Overview
The Cisco DoD Comply-to-Connect (C2C) Digital Learning Path teaches you how to implement and deploy a Department of Defense (DoD) Comply-to-Connect network architecture using Cisco Identity Services Engine (ISE). This Learning Path covers implementation of 802.1X for both wired and wireless devices and how Cisco ISE uses that information to apply policy control and enforcement. Additionally, other topics like supplicants, non-supplicants, ISE profiler, authentication, authorization, and accounting (AAA) and public key infrastructure (PKI) support, reporting and troubleshooting are covered. Finally, C2C specific use case scenarios are covered. Skills You'll Learn
- Gain foundational knowledge of 802.1X, MAC authentication bypass (MAB), and extensible authentication protocol (EAP) configuration for both wired and wireless devices
- Gain foundational knowledge of ISE architecture and deployment
- Enforce and configure ISE policy and integrate with supplicants, PKI, and TrustSec
- Understand how ISE profiler works to identify endpoints and configure for network authorization
- Learn about Cisco endpoint compliance with posture assessment with supplicants and third-party network access device (NAD) products
- Explore Cisco ISE monitoring and C2C compliance reporting
- Discover C2C use cases and AAA/terminal access controller access-control system (TACACS+)
Who should attend
This training is a Department of Defense mandate, ensuring compliance with cybersecurity protocols and procedures.
Prerequisites
There are no prerequisites for this training. However, the knowledge and skills you are recommended to have before attending this training are:
- Internet web browser usability knowledge
- Working knowledge of transmission control protocol/internet protocol (TCP/IP) networking
- Familiarity with network management concepts such as simple network management protocol (SNMP), Syslog, and NetFlow
The following recommended Cisco offering may help you meet these prerequisites:
Course Objectives
- C2C Fundamentals and 802.1X: Gain foundation knowledge of 802.1X, MAB, and EAP and discover how Cisco ISE secures devices on the network including non-supplicant devices.
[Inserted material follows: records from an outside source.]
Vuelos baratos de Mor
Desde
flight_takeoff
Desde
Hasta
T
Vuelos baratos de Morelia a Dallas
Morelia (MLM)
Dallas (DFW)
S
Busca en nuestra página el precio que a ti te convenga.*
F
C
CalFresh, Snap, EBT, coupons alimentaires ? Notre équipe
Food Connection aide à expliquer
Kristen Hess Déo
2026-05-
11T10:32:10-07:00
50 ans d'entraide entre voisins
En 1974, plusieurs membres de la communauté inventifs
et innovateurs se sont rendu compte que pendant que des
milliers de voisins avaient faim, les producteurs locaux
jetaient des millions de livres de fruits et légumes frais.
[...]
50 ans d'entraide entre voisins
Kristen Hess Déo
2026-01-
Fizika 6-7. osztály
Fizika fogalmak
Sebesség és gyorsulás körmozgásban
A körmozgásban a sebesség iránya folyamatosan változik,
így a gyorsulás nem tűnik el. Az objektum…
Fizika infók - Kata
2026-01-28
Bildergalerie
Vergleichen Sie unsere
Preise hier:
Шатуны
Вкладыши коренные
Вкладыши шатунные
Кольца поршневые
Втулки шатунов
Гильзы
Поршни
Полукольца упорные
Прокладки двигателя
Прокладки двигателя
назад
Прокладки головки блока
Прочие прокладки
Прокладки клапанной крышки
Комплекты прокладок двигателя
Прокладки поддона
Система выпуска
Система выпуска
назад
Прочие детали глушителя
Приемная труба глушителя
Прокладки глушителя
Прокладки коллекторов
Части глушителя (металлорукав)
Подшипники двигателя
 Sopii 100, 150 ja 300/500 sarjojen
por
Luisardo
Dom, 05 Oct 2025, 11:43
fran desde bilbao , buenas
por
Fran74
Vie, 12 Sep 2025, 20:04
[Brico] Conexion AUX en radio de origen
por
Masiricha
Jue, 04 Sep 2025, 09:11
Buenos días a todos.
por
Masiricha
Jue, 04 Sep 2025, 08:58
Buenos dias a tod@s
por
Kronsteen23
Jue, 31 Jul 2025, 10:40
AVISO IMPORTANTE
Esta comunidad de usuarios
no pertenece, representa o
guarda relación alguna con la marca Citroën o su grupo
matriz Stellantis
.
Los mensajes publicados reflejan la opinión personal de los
- ISE Architecture and Deployment: Learn about the components necessary to implement and deploy ISE infrastructure, including their functionality and requirements.
- Cisco ISE Policy Enforcement: Discover the fundamentals of ISE policy components and configuration, integration with PKI and supplicants, and Trustsec architecture.
- ISE Profiler: Learn how endpoints connect to the network and how to regulate their access to assign network authorization and meet compliance policies through best practices and reporting.
- Cisco ISE Endpoint Compliance: Understand the need to enforce posture and the difference between agent-based and third-party agents through services and provisioning configuration.
- C2C Use Cases: Examine specific customer C2C use cases and scenarios, including network access devices utilizing AAA and TACACS+.